(Text)
────────
CHAPTER 11. VOTING

IC 23-17-11
     Chapter 11. Voting

IC 23-17-11-1
List of members entitled to notice of meeting; inspection; validity of action not affected by unavailability of list; limitation on inspection imposed by religious and public benefit corporations
    
Sec. 1. (a) After fixing a record date for a notice of a meeting, a corporation shall prepare a list of the names of the corporation's members who are entitled to notice of a members' meeting. The list must show the address and number of votes each member is entitled to vote at the meeting. The corporation shall prepare on a current basis through the time of the membership meeting a list of members, if any, who are entitled to vote at the meeting, but not entitled to notice of the meeting. This list shall be prepared on the same basis and be part of the list of members.
────────
(Task requirements)
[a] Tell whether each statement agrees with the voting chapter text. For each, answer yes or no and quote the text's deciding words.
(i) The list must show each member's address.
(ii) The corporation prepares the list of members before it fixes a record date.
(iii) Members entitled to vote but not entitled to notice go on a list kept apart from the list of members.
[b] Rewrite the part of the voting chapter text that opens with the words containing "Sec. 1. (a)" and closes with "list of members.", replacing "record date" with "cutoff date".
[c] Answer these questions about the voting chapter text.
(i) What is the title of Chapter 11?
(ii) Besides each member's name, what two things must the list show?
(iii) Through what point must the corporation keep preparing the list of members who may vote but are not entitled to notice?

(Information supplied)
────────
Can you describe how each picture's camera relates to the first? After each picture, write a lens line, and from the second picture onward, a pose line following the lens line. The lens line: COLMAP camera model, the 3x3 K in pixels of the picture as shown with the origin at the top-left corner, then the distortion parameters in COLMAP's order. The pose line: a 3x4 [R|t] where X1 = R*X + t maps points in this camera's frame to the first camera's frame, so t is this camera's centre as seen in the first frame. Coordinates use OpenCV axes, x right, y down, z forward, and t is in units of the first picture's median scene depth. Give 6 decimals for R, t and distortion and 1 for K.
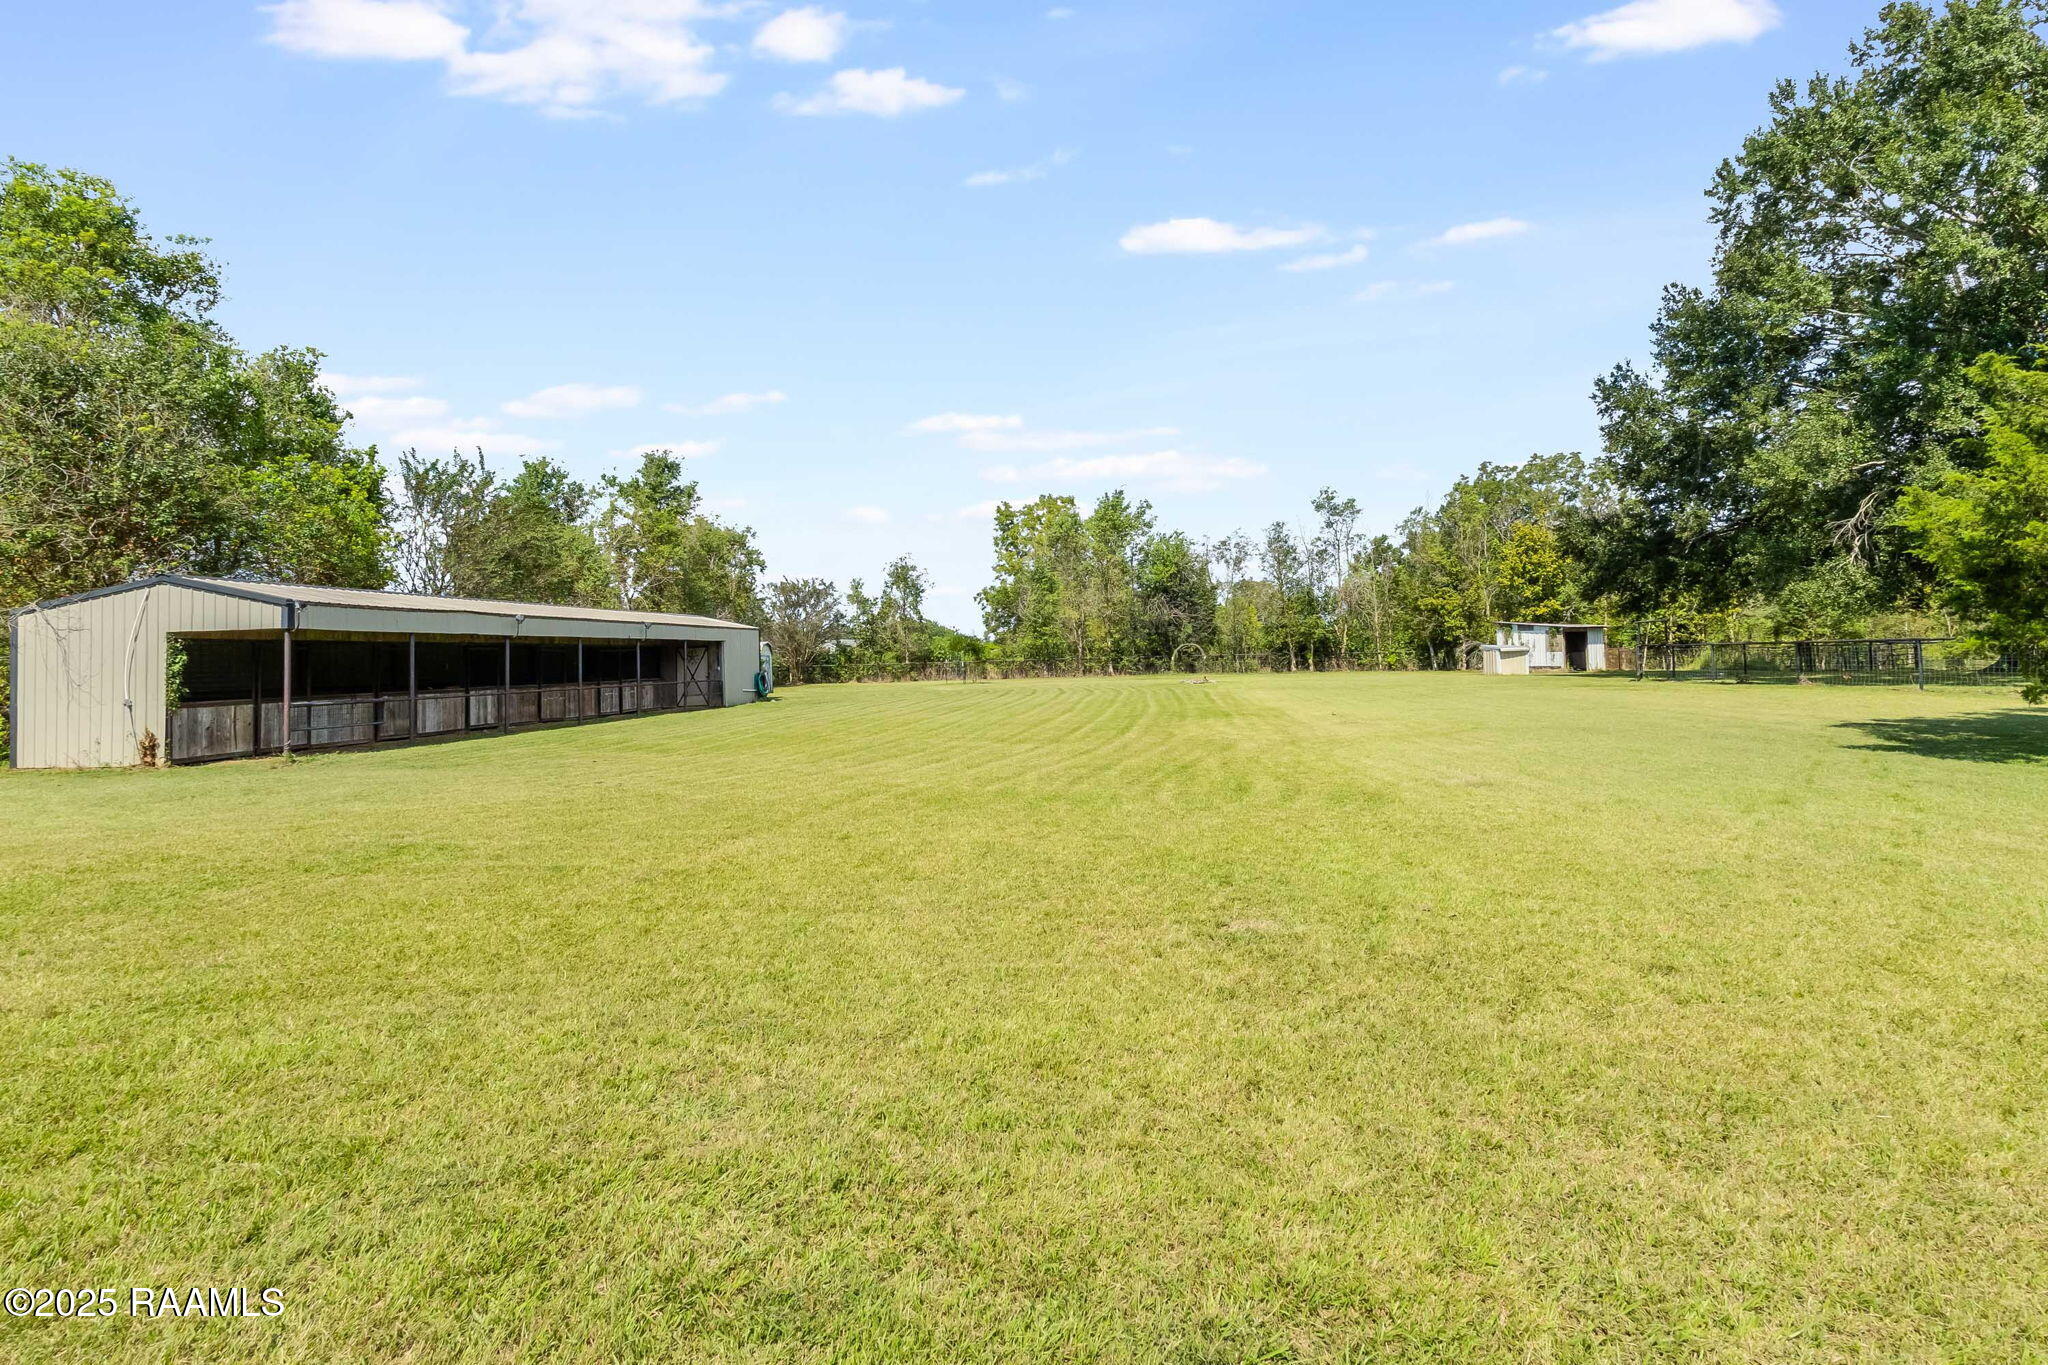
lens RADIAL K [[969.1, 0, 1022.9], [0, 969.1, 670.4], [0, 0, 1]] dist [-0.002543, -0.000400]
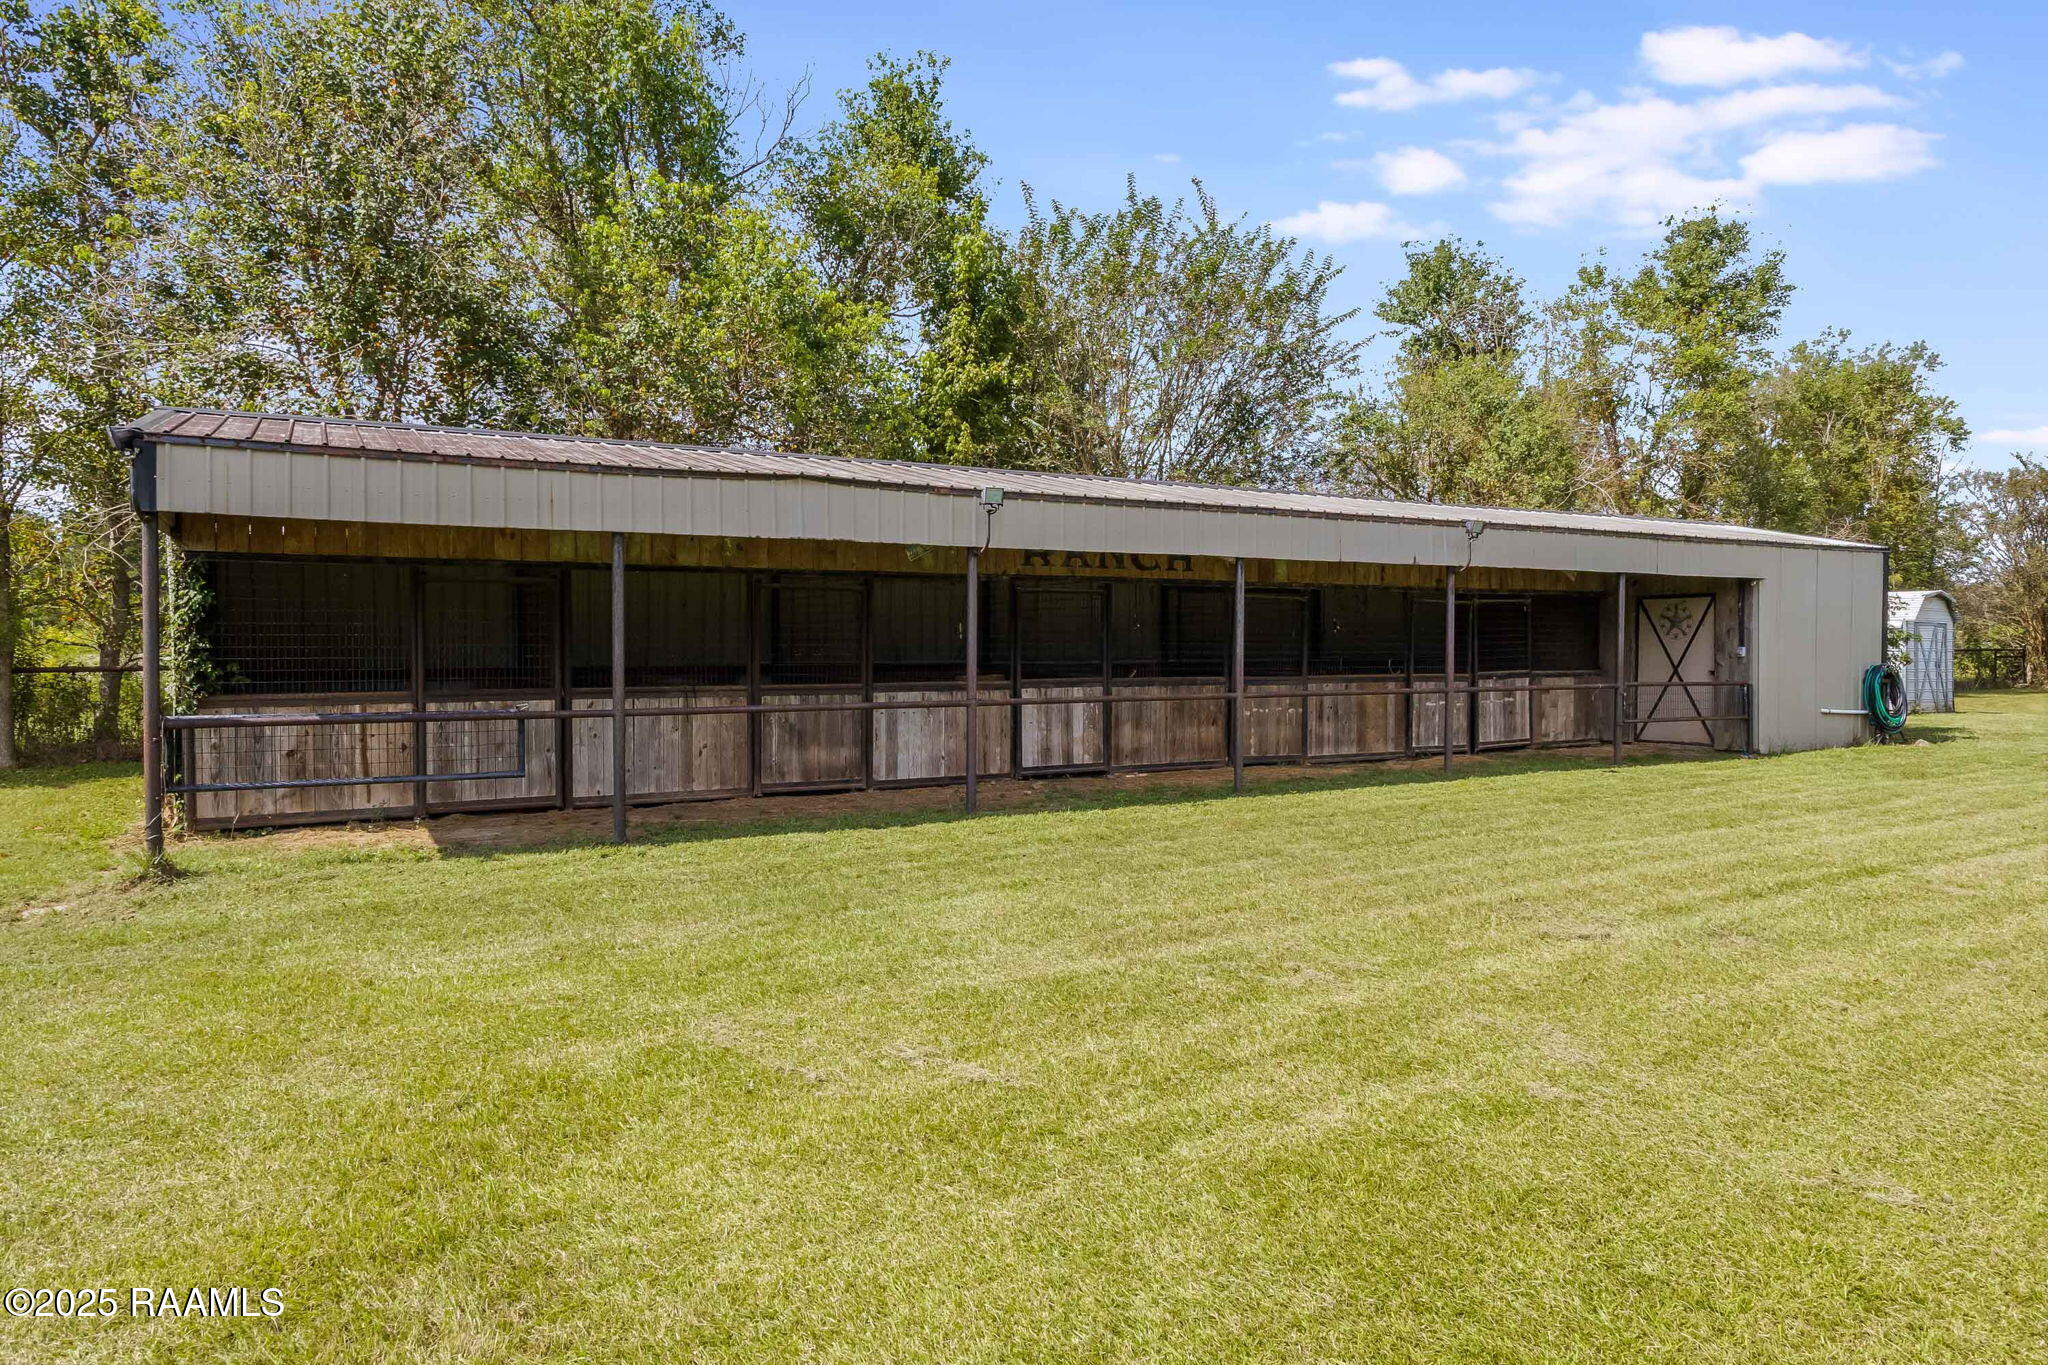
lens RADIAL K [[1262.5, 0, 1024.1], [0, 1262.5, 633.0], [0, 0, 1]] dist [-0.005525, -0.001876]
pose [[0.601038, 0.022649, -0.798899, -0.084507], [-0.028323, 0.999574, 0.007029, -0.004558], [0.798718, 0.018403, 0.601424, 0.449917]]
────────
(Responses per task)
[a]
(i) Yes: "The list must show the address and number of votes each member is entitled to vote at the meeting."
(ii) No: "After fixing a record date for a notice of a meeting, a corporation shall prepare a list"
(iii) No: "This list shall be prepared on the same basis and be part of the list of members."

[b]
Sec. 1. (a) After fixing a cutoff date for a notice of a meeting, a corporation shall prepare a list of the names of the corporation's members who are entitled to notice of a members' meeting. The list must show the address and number of votes each member is entitled to vote at the meeting. The corporation shall prepare on a current basis through the time of the membership meeting a list of members, if any, who are entitled to vote at the meeting, but not entitled to notice of the meeting. This list shall be prepared on the same basis and be part of the list of members.

[c]
(i) Voting.
(ii) The member's address and the number of votes the member is entitled to vote at the meeting.
(iii) Through the time of the membership meeting.